• Dataset entries
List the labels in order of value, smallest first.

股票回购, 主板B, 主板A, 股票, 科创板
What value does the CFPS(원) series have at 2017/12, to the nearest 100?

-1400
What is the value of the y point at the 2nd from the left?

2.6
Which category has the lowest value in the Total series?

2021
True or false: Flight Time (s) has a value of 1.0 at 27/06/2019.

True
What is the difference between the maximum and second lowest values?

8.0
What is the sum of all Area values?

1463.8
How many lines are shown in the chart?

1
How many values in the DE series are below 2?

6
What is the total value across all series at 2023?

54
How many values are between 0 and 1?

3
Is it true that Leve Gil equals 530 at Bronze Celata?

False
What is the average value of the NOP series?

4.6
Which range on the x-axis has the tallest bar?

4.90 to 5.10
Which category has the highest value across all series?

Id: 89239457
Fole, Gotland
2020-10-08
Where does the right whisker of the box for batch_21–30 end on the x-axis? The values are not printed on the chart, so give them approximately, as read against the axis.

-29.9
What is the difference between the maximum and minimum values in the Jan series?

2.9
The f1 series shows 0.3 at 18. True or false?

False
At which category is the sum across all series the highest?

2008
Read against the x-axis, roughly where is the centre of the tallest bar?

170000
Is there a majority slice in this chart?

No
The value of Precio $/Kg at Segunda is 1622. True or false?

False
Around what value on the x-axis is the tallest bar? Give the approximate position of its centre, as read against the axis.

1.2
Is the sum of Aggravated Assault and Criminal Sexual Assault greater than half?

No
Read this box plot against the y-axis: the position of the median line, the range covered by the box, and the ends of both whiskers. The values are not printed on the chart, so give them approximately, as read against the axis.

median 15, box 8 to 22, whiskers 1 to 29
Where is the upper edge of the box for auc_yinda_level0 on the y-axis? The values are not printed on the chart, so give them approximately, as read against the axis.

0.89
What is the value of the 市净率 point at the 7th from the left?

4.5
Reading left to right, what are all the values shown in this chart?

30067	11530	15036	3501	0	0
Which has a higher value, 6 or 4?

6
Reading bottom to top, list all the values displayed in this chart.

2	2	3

• AIM OF THE TASK
Reproduce each of the entries above verbatim, leaving none out.

• THE COMPLETED TASK
List the labels in order of value, smallest first.

股票回购, 主板B, 主板A, 股票, 科创板
What value does the CFPS(원) series have at 2017/12, to the nearest 100?

-1400
What is the value of the y point at the 2nd from the left?

2.6
Which category has the lowest value in the Total series?

2021
True or false: Flight Time (s) has a value of 1.0 at 27/06/2019.

True
What is the difference between the maximum and second lowest values?

8.0
What is the sum of all Area values?

1463.8
How many lines are shown in the chart?

1
How many values in the DE series are below 2?

6
What is the total value across all series at 2023?

54
How many values are between 0 and 1?

3
Is it true that Leve Gil equals 530 at Bronze Celata?

False
What is the average value of the NOP series?

4.6
Which range on the x-axis has the tallest bar?

4.90 to 5.10
Which category has the highest value across all series?

Id: 89239457
Fole, Gotland
2020-10-08
Where does the right whisker of the box for batch_21–30 end on the x-axis? The values are not printed on the chart, so give them approximately, as read against the axis.

-29.9
What is the difference between the maximum and minimum values in the Jan series?

2.9
The f1 series shows 0.3 at 18. True or false?

False
At which category is the sum across all series the highest?

2008
Read against the x-axis, roughly where is the centre of the tallest bar?

170000
Is there a majority slice in this chart?

No
The value of Precio $/Kg at Segunda is 1622. True or false?

False
Around what value on the x-axis is the tallest bar? Give the approximate position of its centre, as read against the axis.

1.2
Is the sum of Aggravated Assault and Criminal Sexual Assault greater than half?

No
Read this box plot against the y-axis: the position of the median line, the range covered by the box, and the ends of both whiskers. The values are not printed on the chart, so give them approximately, as read against the axis.

median 15, box 8 to 22, whiskers 1 to 29
Where is the upper edge of the box for auc_yinda_level0 on the y-axis? The values are not printed on the chart, so give them approximately, as read against the axis.

0.89
What is the value of the 市净率 point at the 7th from the left?

4.5
Reading left to right, what are all the values shown in this chart?

30067	11530	15036	3501	0	0
Which has a higher value, 6 or 4?

6
Reading bottom to top, list all the values displayed in this chart.

2	2	3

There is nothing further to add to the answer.